Nov 13 2008
Paid Links – Does Google Know Them All?
The hype about “all mighty Google” never ends. Since April last year when Matt Cutts divulged how to report paid links the idea that Google actually can tell the difference between a genuine link and a paid link scares many webmasters and gives a new shape to text link advertising. So the question is: without these “reported links” does Google really know the difference between a genuine link and a paid link?
Yes and no.
The search spiders are somehow trained to identify links labeled as “sponsors” or “advertisements” as paid links. Leaving aside that links lost a lot of their SEO weight, the only reason why anyone should buy links on any site is traffic. Buying links for PageRank purposes is clearly against Google’s guidelines. If the advertisers buy links for traffic purposes, they shouldn’t be bothered by the rel=”Nofollow” attribute that tells the search engine that the site selling the link is not willing to pass PageRank and that the buyer is not a search engine spammer.
Also: Google, and any other search engine for that matter, is clearly able to identify links sold through brokers like Linkworth and TextLinkAds. Once we take these out of the equation (reported links, links labeled as sponsors and links sold through link brokers) there’s virtually no way Google can actually “tell.”
In the algorithms however (and algorithms are determined by humans) there are some considerations that might lead the search engine to believing that certain links on a site are paid. Site wide links are easily taken as “paid links” because they are to an extent unnatural. When site A links to site B from all its pages, the search engines will penalize both sites, unless the sites belong to the same company – and yes, the search engine can identify that based on server location, IP and other criteria. So if you know what is good for you, don’t sell site wide links.

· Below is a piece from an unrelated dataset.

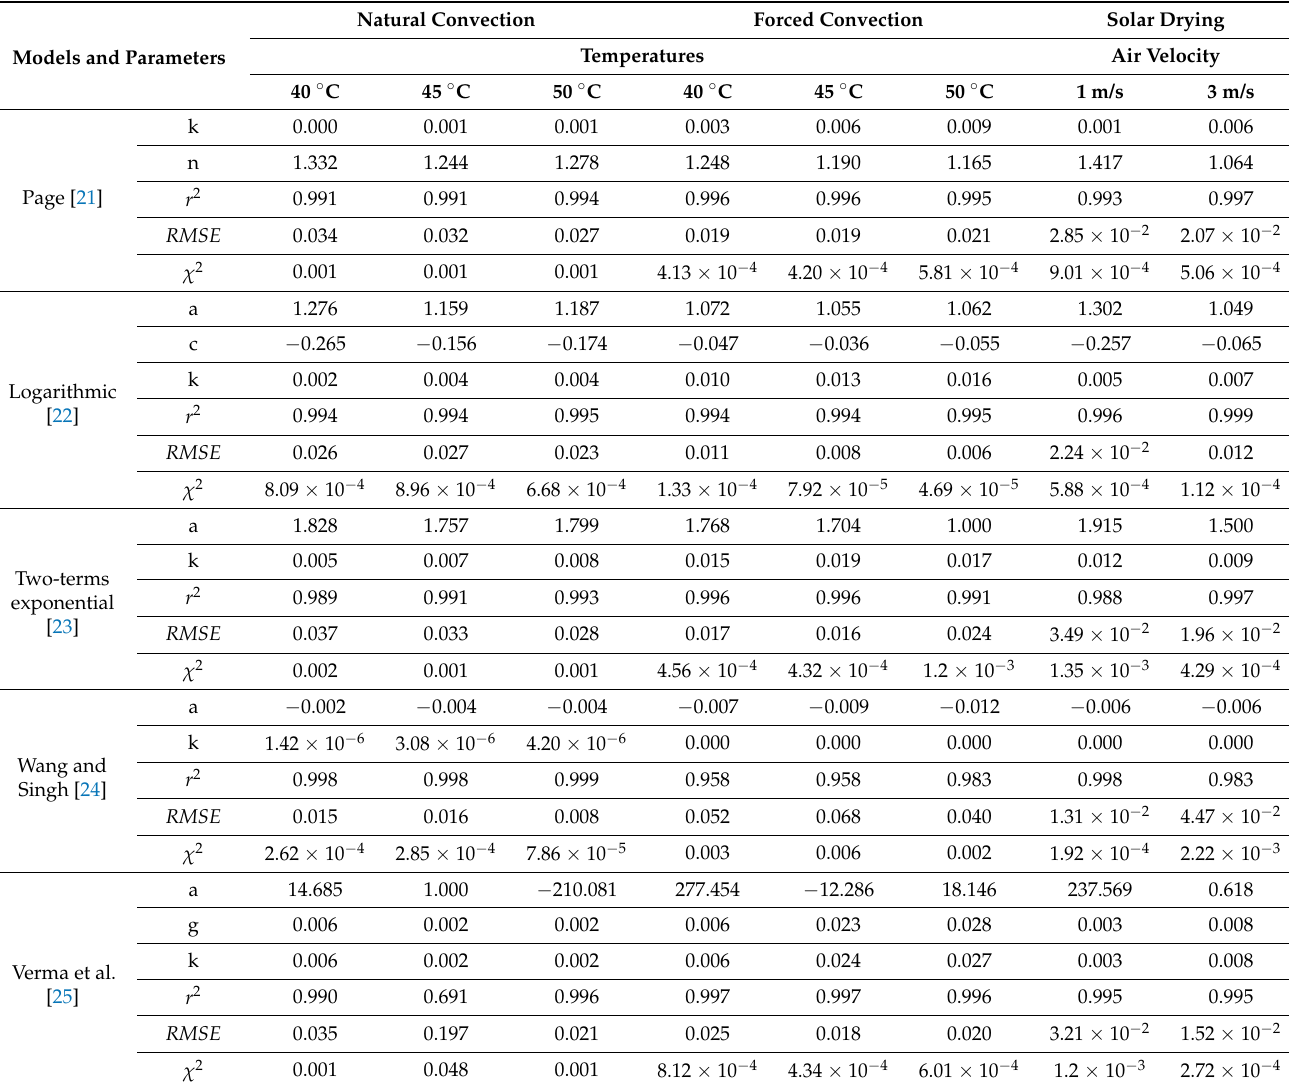
Table 2. Statistical results and fitting models at different drying temperatures (natural and forced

Other issues that could be taken into consideration are link relevancy (why would you publish a link to a shoe store when your site is about web hosting?) and relevance of the nearby links. Also, if the link is not part of the main content of the page, the search engine could also consider it “paid”. Avoid any of the above techniques, as these “signals” could be misread by the search engine and applied to genuine links. You site could as well be penalized without being actually guilty.



Thanks for the tips. These ideas are important both when I set up link on other folks’ sites and when I set their’s up on mine.
What about in comments? The main concern: what about irrelevant links in comments?